A tão decantada mudança no basquete brasileiro funcionou, em termos, até as oitavas-de-final do Campeonato Mundial Adulto Masculino – 2010, quando o adversário foi à Argentina. No duelo entre os rivais sul-americanos, o selecionado portenho venceu, nos detalhes, por 93 a 89 (46 a 48 no primeiro tempo), nesta terça-feira (07 de setembro), em Istanbul, na Turquia.
O ala/pivô Luís Scola foi o principal nome da partida, anotando 37 pontos e apanhando nove rebotes, não conseguindo ser contido pela defesa brasileira em nenhum momento. Foi intrigante ver que o Brasil não conseguiu marcar a principal jogada dos argentinos, esta que vem sendo utilizada pelo técnico Sergio Hernendez desde o começo da competição.
Os outros nomes de destaque da Argentina foram Carlos Delfino, com 20 pontos e duas assistências, e Hernan Jansen, com 15 pontos. Pelos lados do selecionado nacional, Marcelinho Huertas, com 32 pontos e duas assistências, e Leandrinho Barbosa, 20 pontos e duas assistências.
O jogo, como já era previsto, foi marcado pelo equilíbrio e emoção, com o primeiro quarto terminando empatado e o Brasil conseguindo uma ligeira vantagem de dois pontos no final do primeiro tempo. No terceiro período, o Brasil viveu seu melhor momento, chegando abrir vantagem, em duas oportunidades, mas não conseguindo manter essa distancia do rival por muito tempo, fechando quatro pontos na frente.

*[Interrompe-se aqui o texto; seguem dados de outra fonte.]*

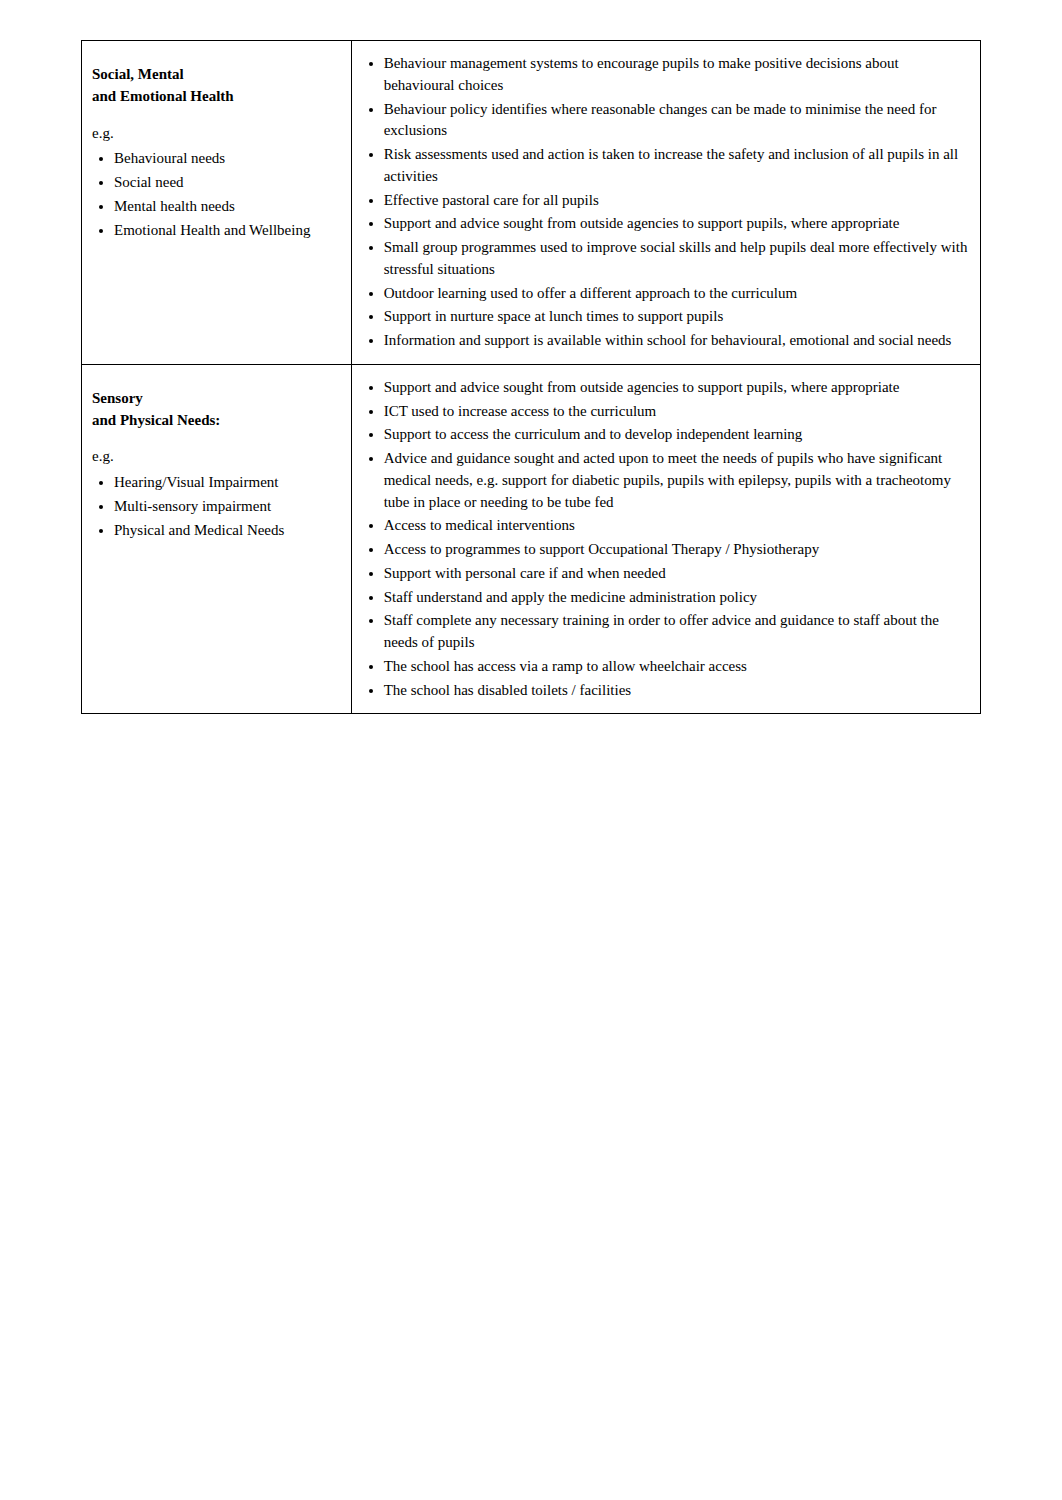| Social, Mental and Emotional Health e.g. Behavioural needs Social need Mental health needs Emotional Health and Wellbeing | Behaviour management systems to encourage pupils to make positive decisions about behavioural choices Behaviour policy identifies where reasonable changes can be made to minimise the need for exclusions Risk assessments used and action is taken to increase the safety and inclusion of all pupils in all activities Effective pastoral care for all pupils Support and advice sought from outside agencies to support pupils, where appropriate Small group programmes used to improve social skills and help pupils deal more effectively with stressful situations Outdoor learning used to offer a different approach to the curriculum Support in nurture space at lunch times to support pupils Information and support is available within school for behavioural, emotional and social needs |
| Sensory and Physical Needs: e.g. Hearing/Visual Impairment Multi-sensory impairment Physical and Medical Needs | Support and advice sought from outside agencies to support pupils, where appropriate ICT used to increase access to the curriculum Support to access the curriculum and to develop independent learning Advice and guidance sought and acted upon to meet the needs of pupils who have significant medical needs, e.g. support for diabetic pupils, pupils with epilepsy, pupils with a tracheotomy tube in place or needing to be tube fed Access to medical interventions Access to programmes to support Occupational Therapy / Physiotherapy Support with personal care if and when needed Staff understand and apply the medicine administration policy Staff complete any necessary training in order to offer advice and guidance to staff about the needs of pupils The school has access via a ramp to allow wheelchair access The school has disabled toilets / facilities |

No quarto final, o equilíbrio e a emoção tomaram conta do jogo e o que se viu foi um Brasil voltando a errar, como ocorreu em alguns jogos da fase inicial, e o técnico Ruben Magnano exagerando e errando demasiadamente nas alterações, que se mostraram amplamente equivocadas, já que permitiram ao time argentino pular ao comando do marcador, com uma vantagem suficiente para ser administrada até o final.
A eliminação brasileira do Mundial da Turquia é resultado de uma preparação conturbada, marcada por contusões e equívocos – como a presença de Hátila Passos aguardando a melhora de Nenê Hilário e quando este atleta foi cortado por contusão, o chamado foi João Paulo Batista; excesso de amistosos contra times de grande porte, que desgastaram bastante o elenco; além da participação de um evento para agradar o patrocinador, onde a seleção jogou em quadra aberta e com muito sol. Fora isso, foi trazido um técnico com um currículo vencedor, contudo a equipe de trabalho foi quase à mesma do seu antecessor, que também não havia atingido nenhum resultado favorável.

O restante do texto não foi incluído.